Please write out every line of the listing as a JSON list of strings, one string per line, with blank lines omitted.

Segment Start: Provided data

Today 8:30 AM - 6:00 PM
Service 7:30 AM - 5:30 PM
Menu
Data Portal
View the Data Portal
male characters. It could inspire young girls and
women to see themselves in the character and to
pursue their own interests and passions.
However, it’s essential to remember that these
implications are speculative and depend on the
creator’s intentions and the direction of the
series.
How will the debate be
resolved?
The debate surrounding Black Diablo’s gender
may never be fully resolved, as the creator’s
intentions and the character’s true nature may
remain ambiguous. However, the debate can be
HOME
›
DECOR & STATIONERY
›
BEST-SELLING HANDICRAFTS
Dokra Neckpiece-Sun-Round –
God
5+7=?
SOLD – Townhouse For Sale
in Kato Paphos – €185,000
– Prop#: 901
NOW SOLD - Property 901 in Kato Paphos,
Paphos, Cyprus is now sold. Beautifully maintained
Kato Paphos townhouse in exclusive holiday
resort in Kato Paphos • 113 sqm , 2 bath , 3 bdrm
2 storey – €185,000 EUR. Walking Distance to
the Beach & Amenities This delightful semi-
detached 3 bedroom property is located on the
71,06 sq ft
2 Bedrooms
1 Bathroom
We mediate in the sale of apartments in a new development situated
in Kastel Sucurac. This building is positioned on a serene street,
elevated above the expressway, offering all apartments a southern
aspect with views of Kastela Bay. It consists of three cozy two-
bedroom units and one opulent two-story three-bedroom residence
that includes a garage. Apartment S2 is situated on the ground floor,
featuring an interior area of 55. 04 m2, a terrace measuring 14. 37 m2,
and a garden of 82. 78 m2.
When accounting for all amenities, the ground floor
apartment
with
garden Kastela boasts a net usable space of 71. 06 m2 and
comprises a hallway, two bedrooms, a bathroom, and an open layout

Segment End: Provided data

### Result for this task
[
  "Today 8:30 AM - 6:00 PM",
  "Service 7:30 AM - 5:30 PM",
  "Menu",
  "Data Portal",
  "View the Data Portal",
  "male characters. It could inspire young girls and",
  "women to see themselves in the character and to",
  "pursue their own interests and passions.",
  "However, it’s essential to remember that these",
  "implications are speculative and depend on the",
  "creator’s intentions and the direction of the",
  "series.",
  "How will the debate be",
  "resolved?",
  "The debate surrounding Black Diablo’s gender",
  "may never be fully resolved, as the creator’s",
  "intentions and the character’s true nature may",
  "remain ambiguous. However, the debate can be",
  "HOME",
  "›",
  "DECOR & STATIONERY",
  "›",
  "BEST-SELLING HANDICRAFTS",
  "Dokra Neckpiece-Sun-Round –",
  "God",
  "5+7=?",
  "SOLD – Townhouse For Sale",
  "in Kato Paphos – €185,000",
  "– Prop#: 901",
  "NOW SOLD - Property 901 in Kato Paphos,",
  "Paphos, Cyprus is now sold. Beautifully maintained",
  "Kato Paphos townhouse in exclusive holiday",
  "resort in Kato Paphos • 113 sqm , 2 bath , 3 bdrm",
  "2 storey – €185,000 EUR. Walking Distance to",
  "the Beach & Amenities This delightful semi-",
  "detached 3 bedroom property is located on the",
  "71,06 sq ft",
  "2 Bedrooms",
  "1 Bathroom",
  "We mediate in the sale of apartments in a new development situated",
  "in Kastel Sucurac. This building is positioned on a serene street,",
  "elevated above the expressway, offering all apartments a southern",
  "aspect with views of Kastela Bay. It consists of three cozy two-",
  "bedroom units and one opulent two-story three-bedroom residence",
  "that includes a garage. Apartment S2 is situated on the ground floor,",
  "featuring an interior area of 55. 04 m2, a terrace measuring 14. 37 m2,",
  "and a garden of 82. 78 m2.",
  "When accounting for all amenities, the ground floor",
  "apartment",
  "with",
  "garden Kastela boasts a net usable space of 71. 06 m2 and",
  "comprises a hallway, two bedrooms, a bathroom, and an open layout"
]